For $x'(t)= f(t, x(t)) + \int_0^t g(x(s))\, ds$ show that if $x_1(0) \leq x_2(0)$ that also $x_1(t) \leq x_2(t)$

Question

Note

The Question has changed significantly since it was posed, but it is now as follows:

Question

Suppose we have some integro or delayed differential equation: $$ x'(t)=f(t,x(t)) + \int_0^t g(x(s))\, ds + \sum_n h(x(t-a_n)), $$ where we assume that conditions are satisfied such that this equation always has a unique, continuous solution. let $x_1(t)$ and $x_2(t)$ be two solutions with some boundary conditions $x_1(0)=x_1$ and $x_2(0)=x_2$ such that $x_1 \leq x_2$. I would now like to show that we have for all $t: x_1(t) \leq x_2(t)$. What are some methods for showing this? I know of the following method:

• Suppose there is some $t>0$ such that $x_1(t) > x_2(t)$, then there exists a value $s \in [0,t]$ such that $x_1(s)=x_2(s)$ and for all $u\leq s: x_1(u) \leq x_2(u)$. If one can show under these conditions that $x_1'(t) = f(t,x_1(t)) \leq f(t,x_2(t)) = x_2'(t)$ then it follows that $x_1(t)$ stays below $x_2(t)$ for all $t$.
• Write $x(t) = \int_0^t f(s,x(s))\, ds$ and show that $\int_0^t f(s,x_1(s))\, ds \leq \int_0^t f(s,x_2(s))\, ds$ for all $t$.

The first method is easy to apply but too restrictive and the second method is not restrictive at all but is hard to apply.

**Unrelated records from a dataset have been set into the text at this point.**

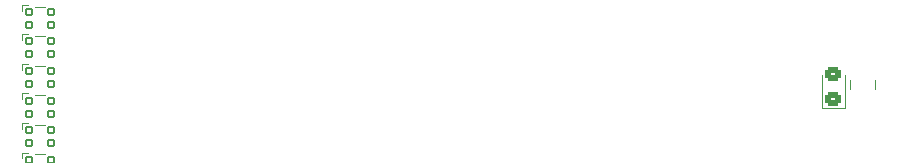
<source format=gbr>
%TF.GenerationSoftware,KiCad,Pcbnew,(6.0.5)*%
%TF.CreationDate,2022-06-15T23:09:50+02:00*%
%TF.ProjectId,plate-SI,706c6174-652d-4534-992e-6b696361645f,rev?*%
%TF.SameCoordinates,Original*%
%TF.FileFunction,Legend,Top*%
%TF.FilePolarity,Positive*%
%FSLAX46Y46*%
G04 Gerber Fmt 4.6, Leading zero omitted, Abs format (unit mm)*
G04 Created by KiCad (PCBNEW (6.0.5)) date 2022-06-15 23:09:50*
%MOMM*%
%LPD*%
G01*
G04 APERTURE LIST*
G04 Aperture macros list*
%AMRoundRect*
0 Rectangle with rounded corners*
0 $1 Rounding radius*
0 $2 $3 $4 $5 $6 $7 $8 $9 X,Y pos of 4 corners*
0 Add a 4 corners polygon primitive as box body*
4,1,4,$2,$3,$4,$5,$6,$7,$8,$9,$2,$3,0*
0 Add four circle primitives for the rounded corners*
1,1,$1+$1,$2,$3*
1,1,$1+$1,$4,$5*
1,1,$1+$1,$6,$7*
1,1,$1+$1,$8,$9*
0 Add four rect primitives between the rounded corners*
20,1,$1+$1,$2,$3,$4,$5,0*
20,1,$1+$1,$4,$5,$6,$7,0*
20,1,$1+$1,$6,$7,$8,$9,0*
20,1,$1+$1,$8,$9,$2,$3,0*%
G04 Aperture macros list end*
%ADD10C,0.120000*%
%ADD11R,1.700000X1.700000*%
%ADD12O,1.700000X1.700000*%
%ADD13RoundRect,0.105000X-0.245000X-0.245000X0.245000X-0.245000X0.245000X0.245000X-0.245000X0.245000X0*%
%ADD14RoundRect,0.250000X0.450000X-0.325000X0.450000X0.325000X-0.450000X0.325000X-0.450000X-0.325000X0*%
%ADD15R,1.800000X1.800000*%
%ADD16C,1.800000*%
%ADD17RoundRect,0.200000X-0.200000X-0.450000X0.200000X-0.450000X0.200000X0.450000X-0.200000X0.450000X0*%
%ADD18O,0.800000X1.300000*%
G04 APERTURE END LIST*
D10*
%TO.C,D1*%
X-7175000Y18212500D02*
X-7175000Y18712500D01*
X-6075000Y18562500D02*
X-5275000Y18562500D01*
X-7175000Y18712500D02*
X-6675000Y18712500D01*
%TO.C,D7*%
X62485000Y22440000D02*
X62485000Y25300000D01*
X60565000Y25300000D02*
X60565000Y22440000D01*
X60565000Y22440000D02*
X62485000Y22440000D01*
%TO.C,D3*%
X-7175000Y23712500D02*
X-6675000Y23712500D01*
X-6075000Y23562500D02*
X-5275000Y23562500D01*
X-7175000Y23212500D02*
X-7175000Y23712500D01*
%TO.C,D5*%
X-7175000Y28712500D02*
X-6675000Y28712500D01*
X-6075000Y28562500D02*
X-5275000Y28562500D01*
X-7175000Y28212500D02*
X-7175000Y28712500D01*
%TO.C,D6*%
X-7175000Y30712500D02*
X-7175000Y31212500D01*
X-6075000Y31062500D02*
X-5275000Y31062500D01*
X-7175000Y31212500D02*
X-6675000Y31212500D01*
%TO.C,D8*%
X65060000Y24105000D02*
X65060000Y24836000D01*
X62940000Y24105000D02*
X62940000Y24836000D01*
%TO.C,D4*%
X-7175000Y25712500D02*
X-7175000Y26212500D01*
X-7175000Y26212500D02*
X-6675000Y26212500D01*
X-6075000Y26062500D02*
X-5275000Y26062500D01*
%TO.C,D2*%
X-7175000Y21212500D02*
X-6675000Y21212500D01*
X-7175000Y20712500D02*
X-7175000Y21212500D01*
X-6075000Y21062500D02*
X-5275000Y21062500D01*
%TD*%
%LPC*%
D11*
%TO.C,J2*%
X-300000Y27612500D03*
D12*
X-300000Y25072500D03*
X-300000Y22532500D03*
X-300000Y19992500D03*
%TD*%
D13*
%TO.C,D1*%
X-6590000Y18112500D03*
X-6590000Y17012500D03*
X-4760000Y17012500D03*
X-4760000Y18112500D03*
%TD*%
D14*
%TO.C,D7*%
X61525000Y25325000D03*
X61525000Y23275000D03*
%TD*%
D13*
%TO.C,D3*%
X-6590000Y23112500D03*
X-6590000Y22012500D03*
X-4760000Y22012500D03*
X-4760000Y23112500D03*
%TD*%
%TO.C,D5*%
X-6590000Y28112500D03*
X-6590000Y27012500D03*
X-4760000Y27012500D03*
X-4760000Y28112500D03*
%TD*%
%TO.C,D6*%
X-6590000Y30612500D03*
X-6590000Y29512500D03*
X-4760000Y29512500D03*
X-4760000Y30612500D03*
%TD*%
D15*
%TO.C,D8*%
X64000000Y23025000D03*
D16*
X64000000Y25565000D03*
%TD*%
D13*
%TO.C,D4*%
X-6590000Y25612500D03*
X-6590000Y24512500D03*
X-4760000Y24512500D03*
X-4760000Y25612500D03*
%TD*%
%TO.C,D2*%
X-6590000Y20612500D03*
X-6590000Y19512500D03*
X-4760000Y19512500D03*
X-4760000Y20612500D03*
%TD*%
D17*
%TO.C,J1*%
X-3750000Y9800000D03*
D18*
X-2500000Y9800000D03*
X-1250000Y9800000D03*
X0Y9800000D03*
X1250000Y9800000D03*
X2500000Y9800000D03*
X3750000Y9800000D03*
%TD*%
M02*

</source>
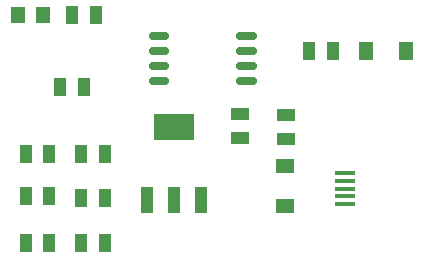
<source format=gtp>
G04 Layer: TopPasteMaskLayer*
G04 EasyEDA v6.3.53, 2020-06-11T19:48:03+08:00*
G04 f0918c685c5a4818851a522c051890eb,45e1048b23574a55a66a4e5d38cdb7dd,10*
G04 Gerber Generator version 0.2*
G04 Scale: 100 percent, Rotated: No, Reflected: No *
G04 Dimensions in inches *
G04 leading zeros omitted , absolute positions ,2 integer and 4 decimal *
%FSLAX24Y24*%
%MOIN*%
G90*
G70D02*

%ADD13C,0.025591*%
%ADD15R,0.051200X0.055100*%
%ADD16R,0.039370X0.061024*%
%ADD17R,0.061024X0.039370*%
%ADD18R,0.059055X0.051181*%
%ADD19R,0.051181X0.059055*%
%ADD20R,0.070866X0.016929*%
%ADD21R,0.137795X0.086614*%
%ADD22R,0.043307X0.086614*%

%LPD*%
G54D13*
G01X8200Y6600D02*
G01X8613Y6600D01*
G01X8200Y7100D02*
G01X8613Y7100D01*
G01X8200Y7600D02*
G01X8613Y7600D01*
G01X8200Y8100D02*
G01X8613Y8100D01*
G01X5286Y6600D02*
G01X5699Y6600D01*
G01X5286Y7100D02*
G01X5699Y7100D01*
G01X5286Y7600D02*
G01X5699Y7600D01*
G01X5286Y8100D02*
G01X5699Y8100D01*
G54D15*
G01X1613Y8800D03*
G01X786Y8800D03*
G54D16*
G01X2993Y6400D03*
G01X2206Y6400D03*
G54D17*
G01X9725Y4656D03*
G01X9725Y5443D03*
G54D16*
G01X11293Y7600D03*
G01X10506Y7600D03*
G54D18*
G01X9700Y2430D03*
G01X9700Y3769D03*
G54D19*
G01X13719Y7600D03*
G01X12380Y7600D03*
G54D16*
G01X2906Y2700D03*
G01X3693Y2700D03*
G01X1056Y4150D03*
G01X1843Y4150D03*
G01X2906Y1200D03*
G01X3693Y1200D03*
G01X2906Y4150D03*
G01X3693Y4150D03*
G01X1056Y2750D03*
G01X1843Y2750D03*
G01X1056Y1200D03*
G01X1843Y1200D03*
G54D20*
G01X11709Y3511D03*
G01X11709Y3255D03*
G01X11709Y3000D03*
G01X11709Y2744D03*
G01X11709Y2488D03*
G54D21*
G01X6000Y5069D03*
G54D22*
G01X6905Y2630D03*
G01X6000Y2630D03*
G01X5094Y2630D03*
G54D17*
G01X8200Y4706D03*
G01X8200Y5493D03*
G54D16*
G01X2606Y8800D03*
G01X3393Y8800D03*
M00*
M02*

</source>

My question is a reference or an explenation of other methods in case the first method is not applicable.

An Example

Suppose for example we have the following Delay Differential Equation: $$ \begin{cases} x'(t) &= x(t)-1 \mbox{ if } t \leq 1\\ x'(t) &= x(t-1) (x(t) - x(t-1)) \mbox{ if } t >1 \end{cases} $$ this delay differential equation satisfies the property that if we have $x_1,x_2 \in (0.8,1)$ with $x_1 \leq x_2$ and $x_1(t), x_2(t)$ are solutions satisfying $x_i(0) = x_i$ then for all $t: x_1(t) \leq x_2(t)$. I can check this numerically but not analytically.

Answer 1

This is wrong in general

The differential equation $$x^\prime = \vert x \vert^{\dfrac{1}{2}}$$

has $x_1(t)=0$ as a solution. Another one is $$x_2(t)=\begin{cases} 0& \text{for } t\le 1\\ \dfrac{(t-1)^2}{4} & \text{for } t>1 \end{cases}$$

You have $x_2(0) \le x_1(0)$. However $x_2(2)>x_1(2)$.

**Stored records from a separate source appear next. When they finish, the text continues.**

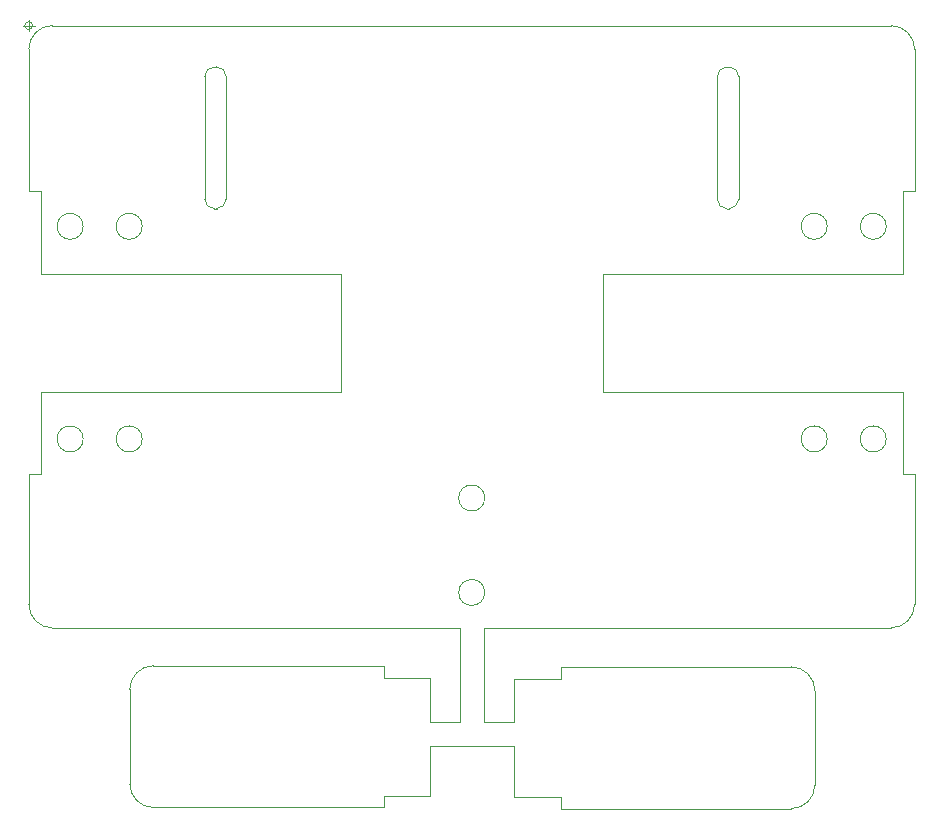
<source format=gm1>
G04 #@! TF.GenerationSoftware,KiCad,Pcbnew,(5.0.0)*
G04 #@! TF.CreationDate,2019-08-04T00:31:06+09:00*
G04 #@! TF.ProjectId,MiniRoverShield,4D696E69526F766572536869656C642E,rev?*
G04 #@! TF.SameCoordinates,Original*
G04 #@! TF.FileFunction,Profile,NP*
%FSLAX46Y46*%
G04 Gerber Fmt 4.6, Leading zero omitted, Abs format (unit mm)*
G04 Created by KiCad (PCBNEW (5.0.0)) date 08/04/19 00:31:06*
%MOMM*%
%LPD*%
G01*
G04 APERTURE LIST*
%ADD10C,0.100000*%
G04 APERTURE END LIST*
D10*
X40883333Y-46930000D02*
G75*
G03X40883333Y-46930000I-333333J0D01*
G01*
X40050000Y-46930000D02*
X41050000Y-46930000D01*
X40550000Y-46430000D02*
X40550000Y-47430000D01*
X42546429Y-97927065D02*
G75*
G02X40546429Y-95927065I0J2000000D01*
G01*
X79050000Y-105930000D02*
X81650000Y-105930000D01*
X79050000Y-97930000D02*
X79050000Y-105930000D01*
X77050000Y-105930000D02*
X77050000Y-97930000D01*
X74550000Y-105930000D02*
X77050000Y-105930000D01*
X74550000Y-107930000D02*
X81650000Y-107930000D01*
X79050000Y-97930000D02*
X113550000Y-97930000D01*
X42546429Y-97927065D02*
X77050000Y-97930000D01*
X74550000Y-102130000D02*
X74550000Y-105930000D01*
X81650000Y-102230000D02*
X81650000Y-105930000D01*
X81650000Y-112230000D02*
X81650000Y-107930000D01*
X74550000Y-112130000D02*
X74550000Y-107930000D01*
X81650000Y-102230000D02*
X85600000Y-102230000D01*
X85600000Y-101230000D02*
X105100000Y-101230000D01*
X85600000Y-112230000D02*
X81650000Y-112230000D01*
X85600000Y-102230000D02*
X85600000Y-101230000D01*
X85600000Y-113230000D02*
X85600000Y-112230000D01*
X105100000Y-101230000D02*
G75*
G02X107100000Y-103230000I0J-2000000D01*
G01*
X107100000Y-111230000D02*
G75*
G02X105100000Y-113230000I-2000000J0D01*
G01*
X105100000Y-113230000D02*
X85600000Y-113230000D01*
X107100000Y-103230000D02*
X107100000Y-111230000D01*
X49100000Y-111130000D02*
X49100000Y-103130000D01*
X51100000Y-113130000D02*
G75*
G02X49100000Y-111130000I0J2000000D01*
G01*
X70600000Y-113130000D02*
X51100000Y-113130000D01*
X51100000Y-101130000D02*
X70600000Y-101130000D01*
X70600000Y-112130000D02*
X70600000Y-113130000D01*
X49100000Y-103130000D02*
G75*
G02X51100000Y-101130000I2000000J0D01*
G01*
X70600000Y-102130000D02*
X74550000Y-102130000D01*
X74550000Y-112130000D02*
X70600000Y-112130000D01*
X70600000Y-101130000D02*
X70600000Y-102130000D01*
X98846429Y-51227065D02*
G75*
G02X99646429Y-50427065I800000J0D01*
G01*
X115546429Y-95927065D02*
G75*
G02X113546429Y-97927065I-2000000J0D01*
G01*
X56446429Y-50427065D02*
X56246429Y-50427065D01*
X57246429Y-61627065D02*
X57246429Y-51227065D01*
X66946429Y-67927065D02*
X41546429Y-67927065D01*
X40546429Y-84927065D02*
X41546429Y-84927065D01*
X114546429Y-77927065D02*
X114546429Y-84927065D01*
X56246429Y-62427065D02*
X56446429Y-62427065D01*
X40546429Y-48927065D02*
G75*
G02X42546429Y-46927065I2000000J0D01*
G01*
X114546429Y-84927065D02*
X115546429Y-84927065D01*
X114546429Y-67927065D02*
X89146429Y-67927065D01*
X115550000Y-48930000D02*
X115546429Y-60927065D01*
X99846429Y-50427065D02*
X99646429Y-50427065D01*
X100646429Y-61627065D02*
X100646429Y-51227065D01*
X108146429Y-81927065D02*
G75*
G03X108146429Y-81927065I-1100000J0D01*
G01*
X56446429Y-50427065D02*
G75*
G02X57246429Y-51227065I0J-800000D01*
G01*
X41546429Y-77927065D02*
X66946429Y-77927065D01*
X41546429Y-60927065D02*
X40546429Y-60927065D01*
X115546429Y-60927065D02*
X114546429Y-60927065D01*
X115546429Y-84927065D02*
X115546429Y-95927065D01*
X66946429Y-77927065D02*
X66946429Y-67927065D01*
X89146429Y-77927065D02*
X114546429Y-77927065D01*
X113550005Y-46927068D02*
G75*
G02X115546429Y-48927065I-3576J-1999997D01*
G01*
X45146429Y-81927065D02*
G75*
G03X45146429Y-81927065I-1100000J0D01*
G01*
X98846429Y-51227065D02*
X98846429Y-61627065D01*
X55446429Y-51227065D02*
G75*
G02X56246429Y-50427065I800000J0D01*
G01*
X57246429Y-61627065D02*
G75*
G02X56446429Y-62427065I-800000J0D01*
G01*
X56246429Y-62427065D02*
G75*
G02X55446429Y-61627065I0J800000D01*
G01*
X55446429Y-51227065D02*
X55446429Y-61627065D01*
X41546429Y-67927065D02*
X41546429Y-60927065D01*
X100646429Y-61627065D02*
G75*
G02X99846429Y-62427065I-800000J0D01*
G01*
X99646429Y-62427065D02*
G75*
G02X98846429Y-61627065I0J800000D01*
G01*
X114546429Y-60927065D02*
X114546429Y-67927065D01*
X41546429Y-84927065D02*
X41546429Y-77927065D01*
X99646429Y-62427065D02*
X99846429Y-62427065D01*
X40546429Y-60927065D02*
X40550000Y-48930000D01*
X40546429Y-95927065D02*
X40546429Y-84927065D01*
X89146429Y-67927065D02*
X89146429Y-77927065D01*
X42550000Y-46930000D02*
X113550000Y-46930000D01*
X99846429Y-50427065D02*
G75*
G02X100646429Y-51227065I0J-800000D01*
G01*
X113146429Y-63927065D02*
G75*
G03X113146429Y-63927065I-1100000J0D01*
G01*
X50146429Y-63927065D02*
G75*
G03X50146429Y-63927065I-1100000J0D01*
G01*
X113146429Y-81927065D02*
G75*
G03X113146429Y-81927065I-1100000J0D01*
G01*
X50146429Y-81927065D02*
G75*
G03X50146429Y-81927065I-1100000J0D01*
G01*
X108146429Y-63927065D02*
G75*
G03X108146429Y-63927065I-1100000J0D01*
G01*
X45146429Y-63927065D02*
G75*
G03X45146429Y-63927065I-1100000J0D01*
G01*
X79146429Y-86927065D02*
G75*
G03X79146429Y-86927065I-1100000J0D01*
G01*
X79146429Y-94927065D02*
G75*
G03X79146429Y-94927065I-1100000J0D01*
G01*
M02*

</source>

You need to add additional hypothesis’s. The ones of Picard–Lindelöf theorem are for example sufficient as under this theorem solutions are unique.

If unicity of solutions is assumed, then you can use a simple argument.

Suppose that $x_2(t_0) > x_1(t_0)$ and $x_1(t_1)=x_2(t_1)$ with $t_0<t_1$. Then $x_1, x_2$ are two solutions on $[0, t_1]$. Another one is $$x_3(t)=\begin{cases} x_2(t) & \text{for } t\le t_0\\ x_1(t) & \text{for } t \ge t_0 \end{cases}$$ in contradiction with unicity of IVP.

Answer 2

This is not true without extra conditions.

Let $f(t,x) = 2 \sqrt{|x|}$.

Then let $x_p(t) = 0$ for $t < p$ and $x_p(t) = (t-p)^2$ for $t \ge p$. It is straightforward to show that if $p \ge 0$ then $x_p$ is a solution to the problem $\dot{x} = f(t,x)$, $x(0) =0$.

Also, note that $x_z(t) = 0$ is a solution.

Then we see that $x_1(0) \le x_z(0)$ but it is not true that $x_1(t) \le x_z(t)$ for all $t \ge 0$.